#### [Exercise directions]
Change "pixels" to "dots" wherever it occurs in the lines below, and leave everything else in them as it is.
--- Data provided ---
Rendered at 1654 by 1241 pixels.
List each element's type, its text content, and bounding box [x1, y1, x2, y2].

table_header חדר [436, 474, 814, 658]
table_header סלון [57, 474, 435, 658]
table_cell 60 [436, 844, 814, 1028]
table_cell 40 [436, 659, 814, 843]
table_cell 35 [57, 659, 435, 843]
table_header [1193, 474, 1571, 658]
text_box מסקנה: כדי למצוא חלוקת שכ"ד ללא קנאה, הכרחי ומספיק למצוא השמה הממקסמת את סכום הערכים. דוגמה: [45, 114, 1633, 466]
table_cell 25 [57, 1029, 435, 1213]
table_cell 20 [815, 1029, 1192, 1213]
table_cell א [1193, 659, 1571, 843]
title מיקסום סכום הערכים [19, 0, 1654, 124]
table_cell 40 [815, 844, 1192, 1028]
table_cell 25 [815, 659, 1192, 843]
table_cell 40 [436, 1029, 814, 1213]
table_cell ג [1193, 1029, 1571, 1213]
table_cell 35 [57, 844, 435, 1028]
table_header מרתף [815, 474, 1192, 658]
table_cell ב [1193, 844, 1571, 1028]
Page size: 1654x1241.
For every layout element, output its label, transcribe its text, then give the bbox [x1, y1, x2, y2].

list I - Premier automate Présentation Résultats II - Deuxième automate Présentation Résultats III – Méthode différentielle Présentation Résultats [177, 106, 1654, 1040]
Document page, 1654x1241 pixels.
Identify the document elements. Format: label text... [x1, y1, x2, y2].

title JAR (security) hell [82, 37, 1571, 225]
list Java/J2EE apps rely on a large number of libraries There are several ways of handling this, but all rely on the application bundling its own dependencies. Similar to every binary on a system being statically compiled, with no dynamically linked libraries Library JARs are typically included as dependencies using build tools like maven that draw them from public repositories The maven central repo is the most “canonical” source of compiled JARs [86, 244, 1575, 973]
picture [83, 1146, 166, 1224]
---
#### [Answer to this task]
Rendered at 1654 by 1241 dots.
List each element's type, its text content, and bounding box [x1, y1, x2, y2].

table_header חדר [436, 474, 814, 658]
table_header סלון [57, 474, 435, 658]
table_cell 60 [436, 844, 814, 1028]
table_cell 40 [436, 659, 814, 843]
table_cell 35 [57, 659, 435, 843]
table_header [1193, 474, 1571, 658]
text_box מסקנה: כדי למצוא חלוקת שכ"ד ללא קנאה, הכרחי ומספיק למצוא השמה הממקסמת את סכום הערכים. דוגמה: [45, 114, 1633, 466]
table_cell 25 [57, 1029, 435, 1213]
table_cell 20 [815, 1029, 1192, 1213]
table_cell א [1193, 659, 1571, 843]
title מיקסום סכום הערכים [19, 0, 1654, 124]
table_cell 40 [815, 844, 1192, 1028]
table_cell 25 [815, 659, 1192, 843]
table_cell 40 [436, 1029, 814, 1213]
table_cell ג [1193, 1029, 1571, 1213]
table_cell 35 [57, 844, 435, 1028]
table_header מרתף [815, 474, 1192, 658]
table_cell ב [1193, 844, 1571, 1028]
Page size: 1654x1241.
For every layout element, output its label, transcribe its text, then give the bbox [x1, y1, x2, y2].

list I - Premier automate Présentation Résultats II - Deuxième automate Présentation Résultats III – Méthode différentielle Présentation Résultats [177, 106, 1654, 1040]
Document page, 1654x1241 dots.
Identify the document elements. Format: label text... [x1, y1, x2, y2].

title JAR (security) hell [82, 37, 1571, 225]
list Java/J2EE apps rely on a large number of libraries There are several ways of handling this, but all rely on the application bundling its own dependencies. Similar to every binary on a system being statically compiled, with no dynamically linked libraries Library JARs are typically included as dependencies using build tools like maven that draw them from public repositories The maven central repo is the most “canonical” source of compiled JARs [86, 244, 1575, 973]
picture [83, 1146, 166, 1224]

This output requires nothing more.